Stephen Miller, conseiller de Donald Trump, a publié sur son compte X : « Vous savez que la campagne de Kamala est en train de couler alors que même le Washington Post refuse de l’approuver. » Prenant cette décision de censurer, le soutien de son journal à Kamala Harris n’a fait que montrer sa pusillanimité.
De son côté, le L.A. Times qui est détenu par le milliardaire a Patrick Soon-Shiong, avait lui aussi bloqué le projet du comité de rédaction de soutenir Harris.

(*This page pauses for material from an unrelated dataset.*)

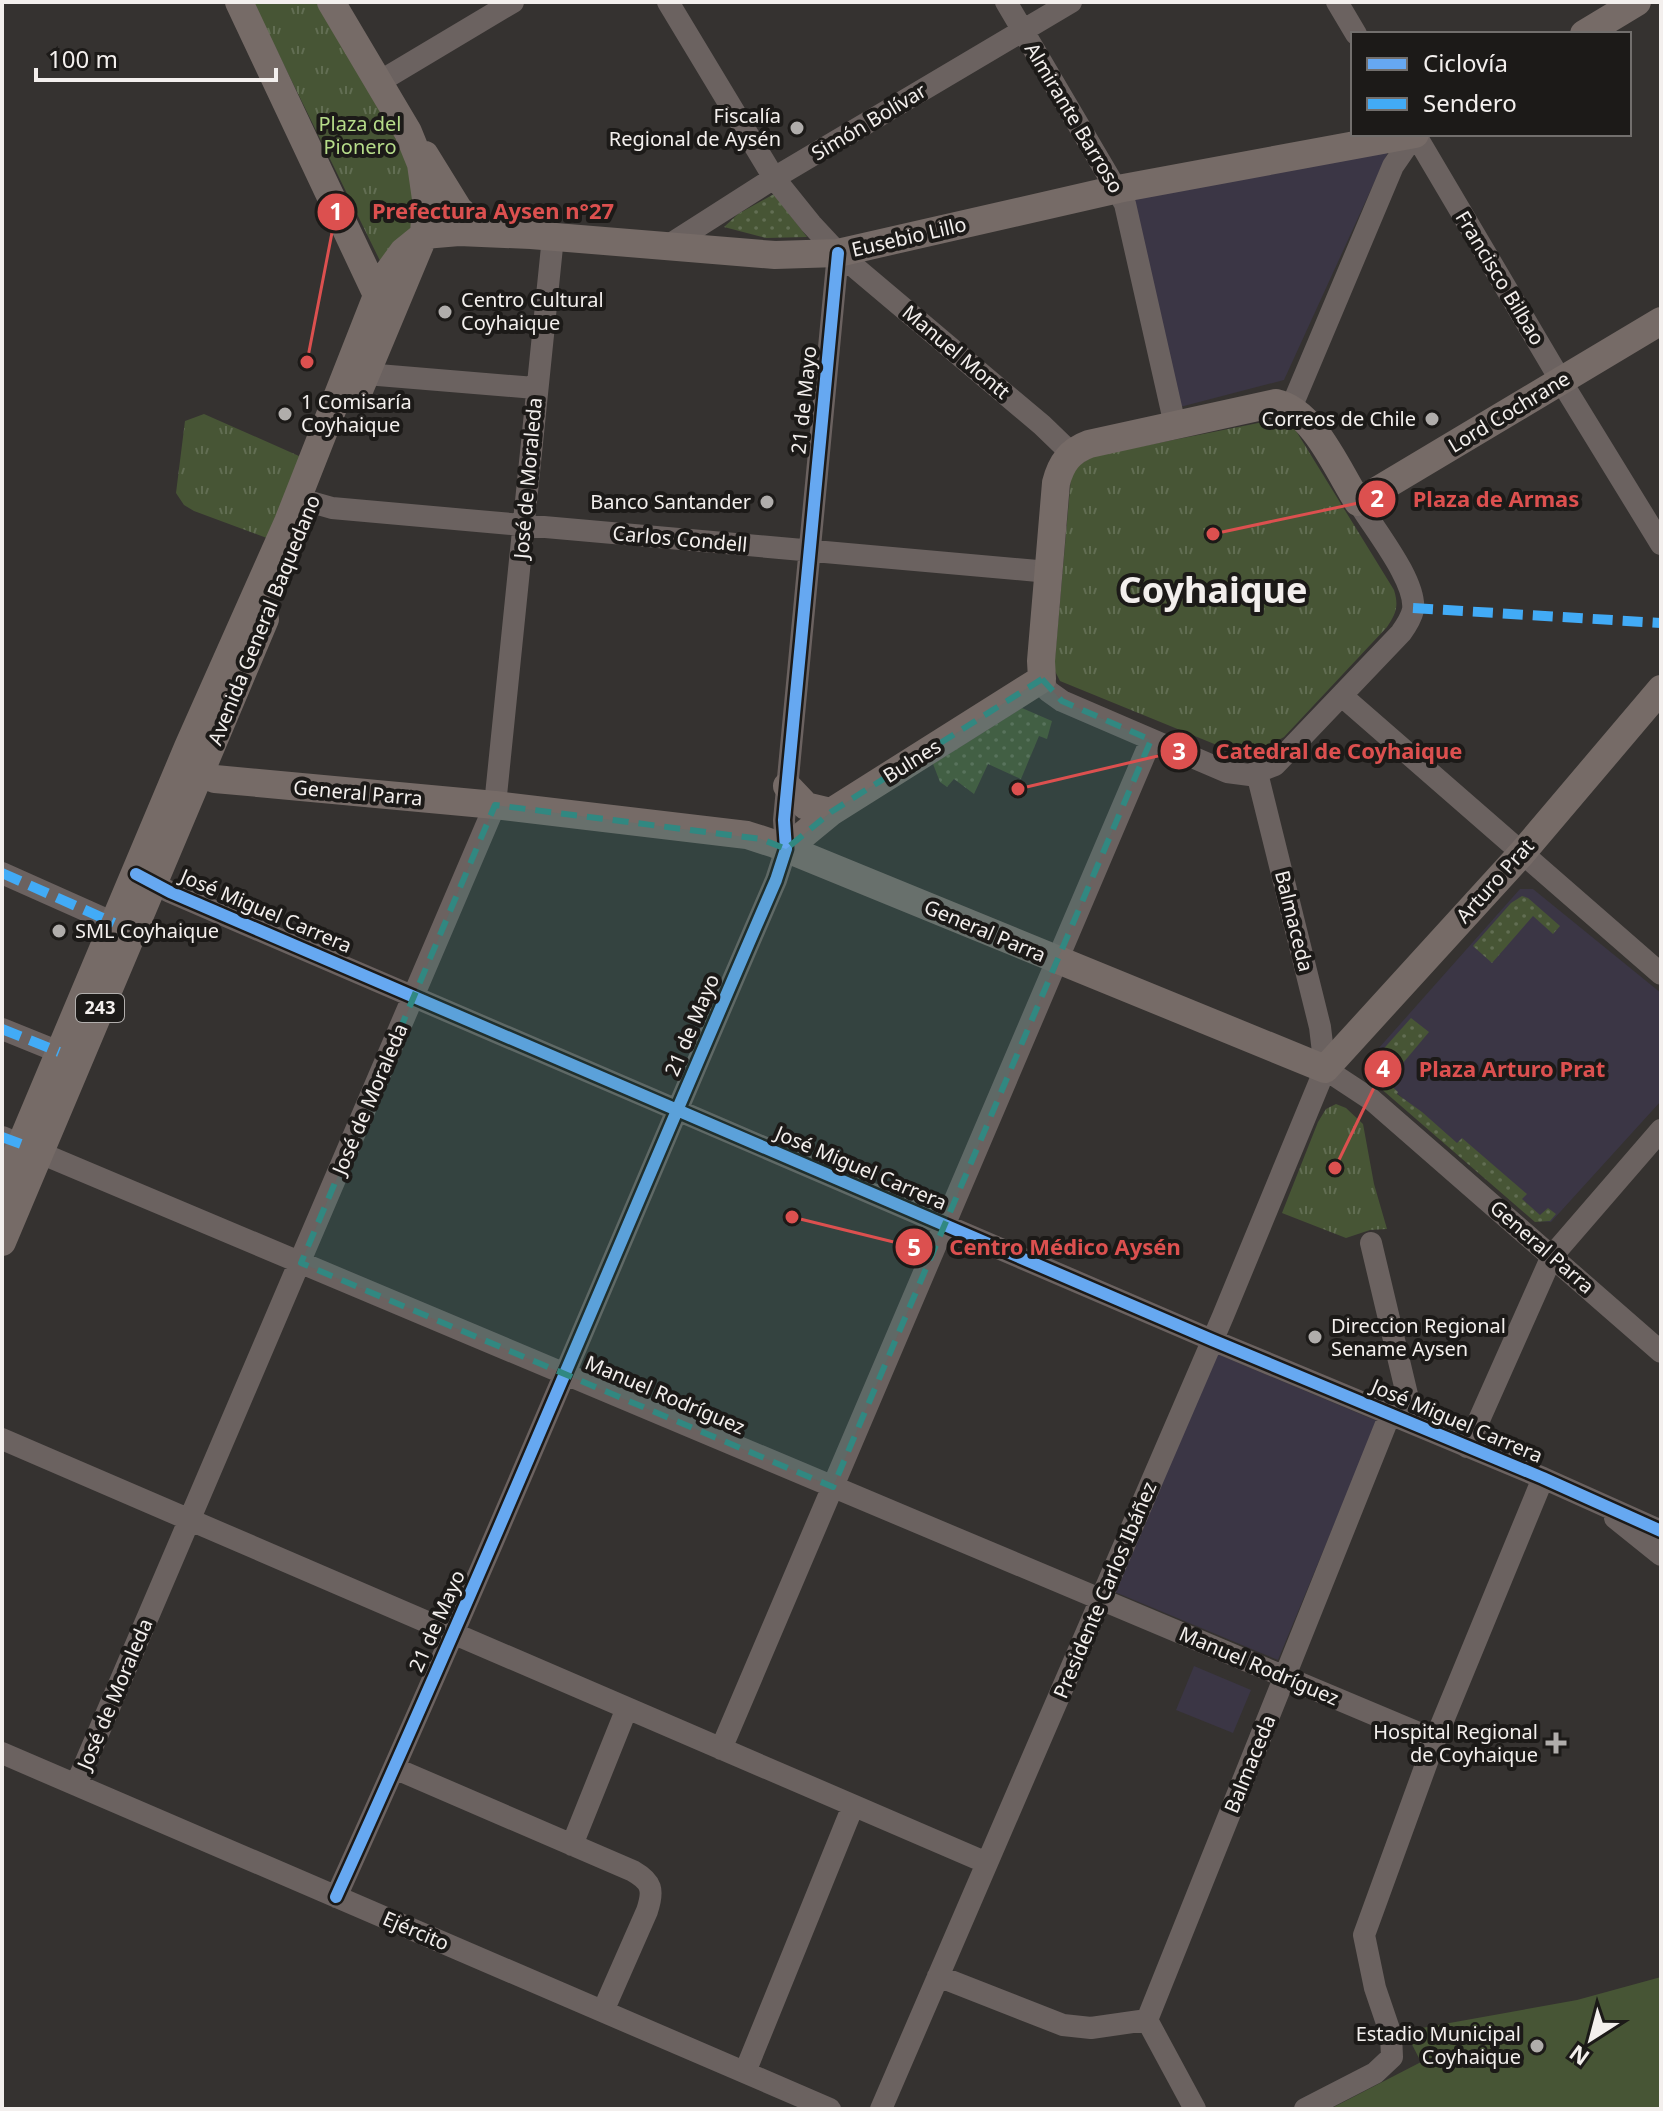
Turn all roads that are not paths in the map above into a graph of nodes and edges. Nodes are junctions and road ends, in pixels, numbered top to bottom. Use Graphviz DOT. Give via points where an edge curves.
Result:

Le L.A. Times n’a pas approuvé la présidence de 1976 à 2004, mais a repris la pratique en 2008 et a approuvé les démocrates lors des quatre dernières élections.
(Source : The Hill)
Cette idée de “pre-emptive capitulation” a été aussi défendue par l’historien Timothy Snyder qui a lancé un appel aux Américains à obéir en avance : “And the fact that people are obeying in advance is just a sign of how great the threat really is. So let’s all do what we can”.
Le magazine The Bullwark a publié une citation de Kristofer Harrison, expert de la Russie qui fait vivre lethe Dekleptocracy Project. “America’s oligarch moment makes us more like 1990s Russia than we want to believe. Political scientists can and will debate what comes first: oligarchs or flaccid politicians. 1990s Russia had that in spades. So do we. That combination corroded the rule of law there, and it’s doing so here.
Russian democracy died because their institutions and politicians were not strong enough to enforce the law. Sound familiar? I could identify half a dozen laws that Elon Musk has already broken without enforcement. Bezos censored the Post because he knows that nobody will enforce the law and keep Trump from seeking political retribution. And on and on. The corrosive effect on the rule of law is cumulative.
The Bezos surrender is our warning bell about entering early-stage 1990s Russia. No legal system is able to survive when it there’s a class not subject to it because politicians are too cowardly to enforce the law”.